When the connection waveform is expanded in the time axis region, the connection waveform is inserted between the first interval and the second interval, and when compressed in the time axis region, the first interval and the second interval are inserted. 8. The audio signal expansion / compression apparatus according to claim 7, wherein the audio signal expansion / compression apparatus is replaced with an overlapped section.

The window function, the audio signal expansion and compression apparatus according to claim 7, wherein a triangular window.

The window function, the audio signal expansion and compression apparatus according to claim 7, wherein a sine window.

8. The audio signal expansion / compression apparatus according to claim 7, wherein the correction signal generation means inverts the sign of the correction signal when the correction signal and the crossfade signal have a negative correlation.

12. The correction signal generation means adjusts the amplitude of the correction signal so that the energy of the connection waveform is intermediate between the energy of the signal in the first section and the energy of the signal in the second section.
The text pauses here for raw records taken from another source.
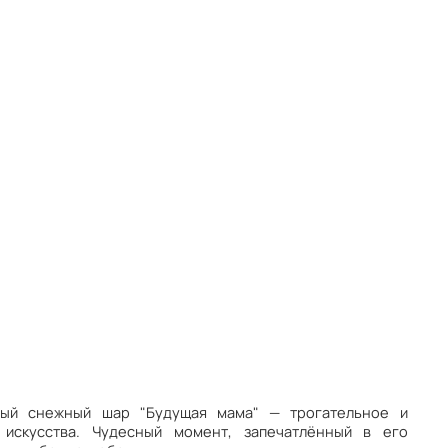
ный снежный шар "Будущая мама"
—
трогательное и
 искусства. Чудесный момент, запечатлённый в его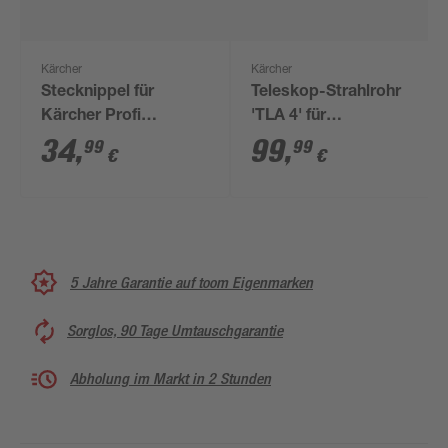
Kärcher
Kärcher
Stecknippel für
Teleskop-Strahlrohr
Kärcher Profi
'TLA 4' für
Hochdruckreiniger
Hochdruckreiniger
34
,
99
,
99
99
€
€
120-370 cm
5 Jahre Garantie auf toom Eigenmarken
Sorglos, 90 Tage Umtauschgarantie
Abholung im Markt in 2 Stunden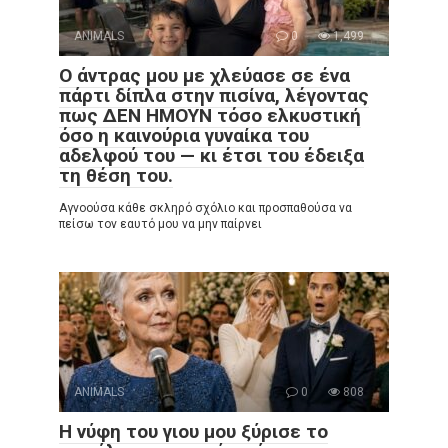
ANIMALS
0
1,499
Ο άντρας μου με χλεύασε σε ένα
πάρτι δίπλα στην πισίνα, λέγοντας
πως ΔΕΝ ΗΜΟΥΝ τόσο ελκυστική
όσο η καινούρια γυναίκα του
αδελφού του — κι έτσι του έδειξα
τη θέση του.
Αγνοούσα κάθε σκληρό σχόλιο και προσπαθούσα να
πείσω τον εαυτό μου να μην παίρνει
ANIMALS
0
808
Η νύφη του γιου μου ξύρισε το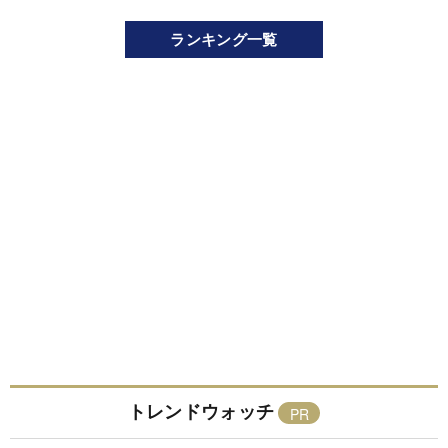
ランキング一覧
トレンドウォッチ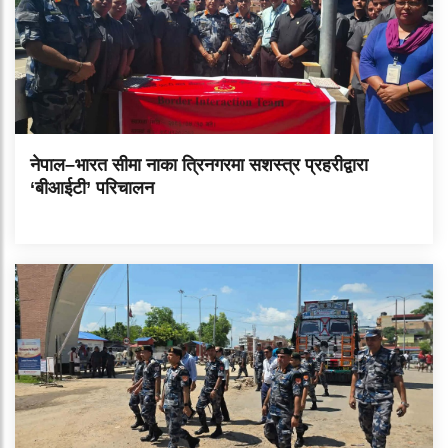
नेपाल–भारत सीमा नाका त्रिनगरमा सशस्त्र प्रहरीद्वारा
‘बीआईटी’ परिचालन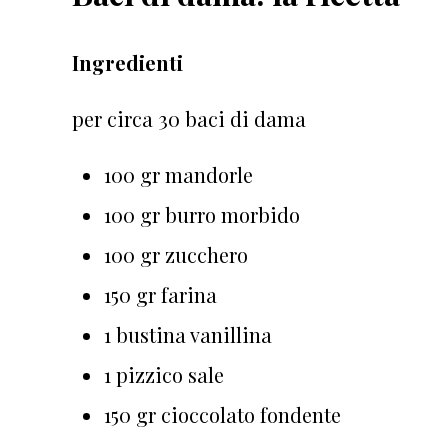
Ingredienti
per circa 30 baci di dama
100 gr mandorle
100 gr burro morbido
100 gr zucchero
150 gr farina
1 bustina vanillina
1 pizzico sale
150 gr cioccolato fondente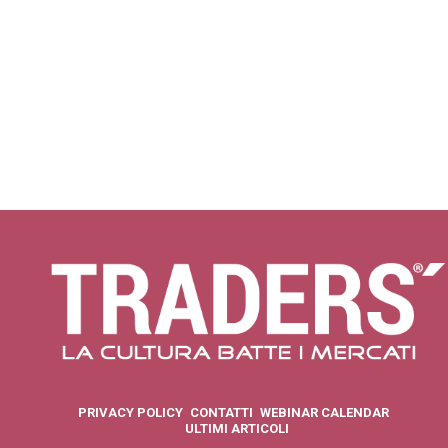
PRIVACY POLICY
CONTATTI
WEBINAR CALENDAR
ULTIMI ARTICOLI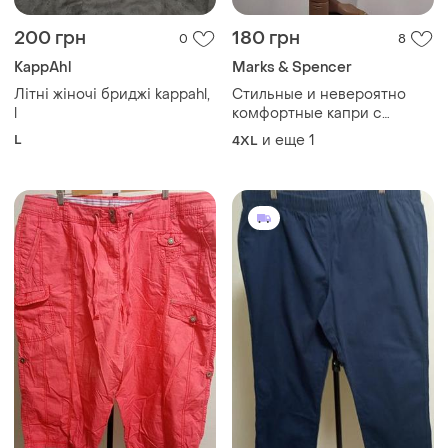
200 грн
180 грн
0
8
KappAhl
Marks & Spencer
Літні жіночі бриджі kappahl,
Стильные и невероятно
l
комфортные капри с
вискозы от легендарного
L
и еще
1
4XL
британского бренда marks
& spencer!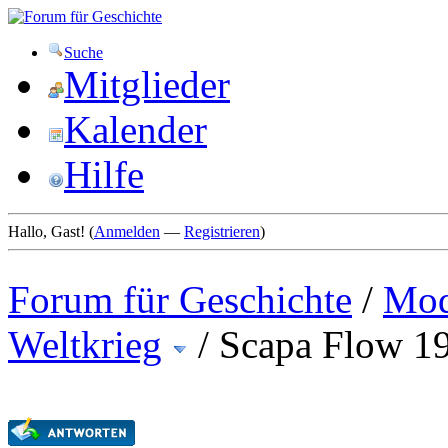
Suche
Mitglieder
Kalender
Hilfe
Hallo, Gast! (
Anmelden
—
Registrieren
)
Forum für Geschichte
/
Mod
Weltkrieg
/
Scapa Flow 1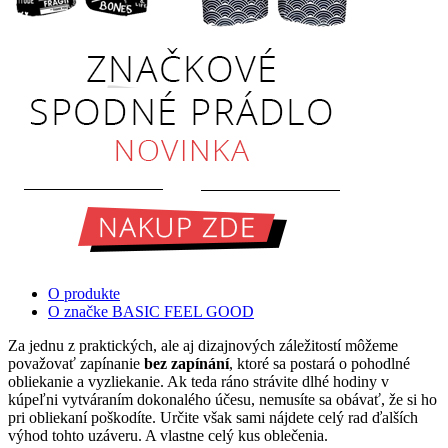
O produkte
O značke BASIC FEEL GOOD
Za jednu z praktických, ale aj dizajnových záležitostí môžeme
považovať zapínanie
bez zapínání
, ktoré sa postará o pohodlné
obliekanie a vyzliekanie. Ak teda ráno strávite dlhé hodiny v
kúpeľni vytváraním dokonalého účesu, nemusíte sa obávať, že si ho
pri obliekaní poškodíte. Určite však sami nájdete celý rad ďalších
výhod tohto uzáveru. A vlastne celý kus oblečenia.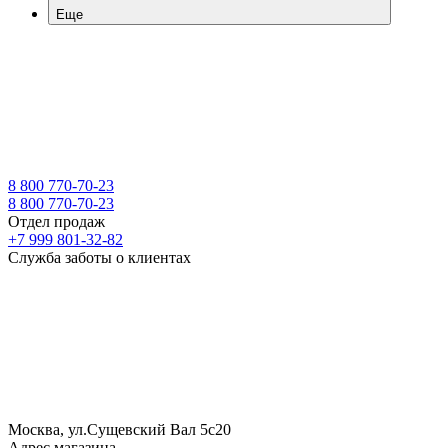
Еще
8 800 770-70-23
8 800 770-70-23
Отдел продаж
+7 999 801-32-82
Служба заботы о клиентах
Москва, ул.Сущевский Вал 5с20
Адрес магазина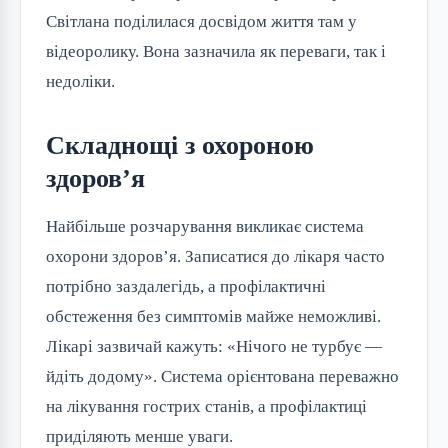
Світлана поділилася досвідом життя там у
відеоролику. Вона зазначила як переваги, так і
недоліки.
Складнощі з охороною
здоров’я
Найбільше розчарування викликає система
охорони здоров’я. Записатися до лікаря часто
потрібно заздалегідь, а профілактичні
обстеження без симптомів майже неможливі.
Лікарі зазвичай кажуть: «Нічого не турбує —
йдіть додому». Система орієнтована переважно
на лікування гострих станів, а профілактиці
приділяють менше уваги.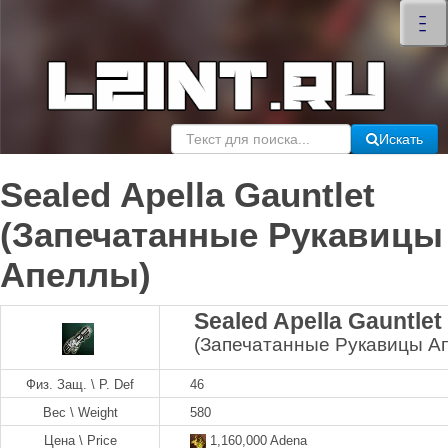
×
–
–
–
Искать
Sealed Apella Gauntlet
(Запечатанные Рукавицы
Апеллы)
Sealed Apella Gauntlet
(Запечатанные Рукавицы А
Физ. Защ. \ P. Def
46
Вес \ Weight
580
Цена \ Price
1,160,000 Adena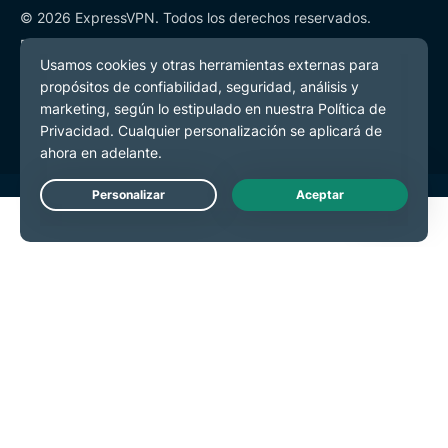
© 2026 ExpressVPN. Todos los derechos reservados.
Política de Privacidad
Términos de Servicio
Preferencias de cookies
Live Chat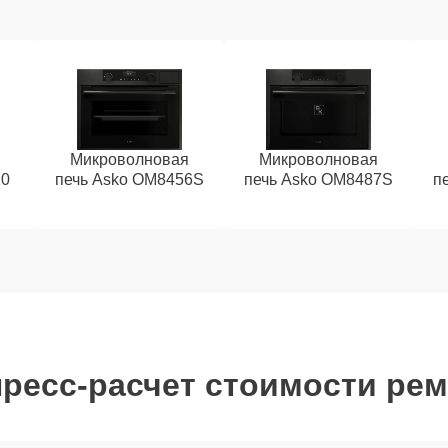
Микроволновая
Микроволновая
10
печь Asko OM8456S
печь Asko OM8487S
п
ресс-расчет стоимости ре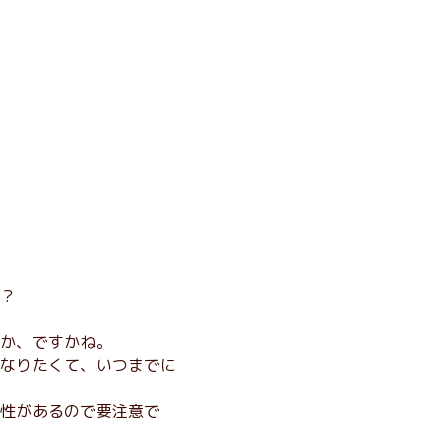
？
か、ですかね。
なりたくて、いつまでに
性があるので要注意で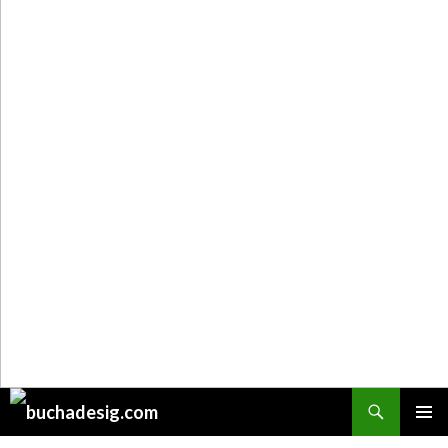
Поиск
ПЕРЕЙТИ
Audio signal expansion and compression device.

A sum signal generation step of generating a sum signal of the signal of the first section and the signal of the second section using a similar first section and second section in the audio signal ;
A correction signal generation step of generating a correction signal by inverting the time axis of the difference signal between the signal of the first section and the signal of the second section;
An adding step of adding the sum signal and the correction signal;
A program for causing a computer to execute a connection waveform generation step of generating a connection waveform by crossfading the signal of the first interval and the signal of the second interval to the signal added in the addition step.

When the connection waveform is expanded in the time axis region, the connection waveform is inserted between the first interval and the second interval, and when compressed in the time axis region, the first interval and the second interval are inserted. The program according to claim 13, wherein the program is replaced with an overlapped section.

Sum signal generating means for generating a sum signal of the signal of the first section and the signal of the second section by using the similar first section and second section in the audio signal ;
Correction signal generating means for generating a correction signal by inverting the time axis of the difference signal between the signal of the first section and the signal of the second section;
Adding means for adding the sum signal and the correction signal;
A connection waveform generating means for crossfading the signal of the first section and the signal of the second section to the signal added by the adding means and generating a connection waveform for decompression and compression in the time axis region;
An audio signal expansion / compression apparatus.

When the connection waveform is expanded in the time axis region, the connection waveform is inserted between the first interval and the second interval, and when compressed in the time axis region, the first interval and the second interval are inserted. The audio signal expansion / compression apparatus according to claim 15, wherein the audio signal expansion / compression apparatus is replaced with an overlapped section.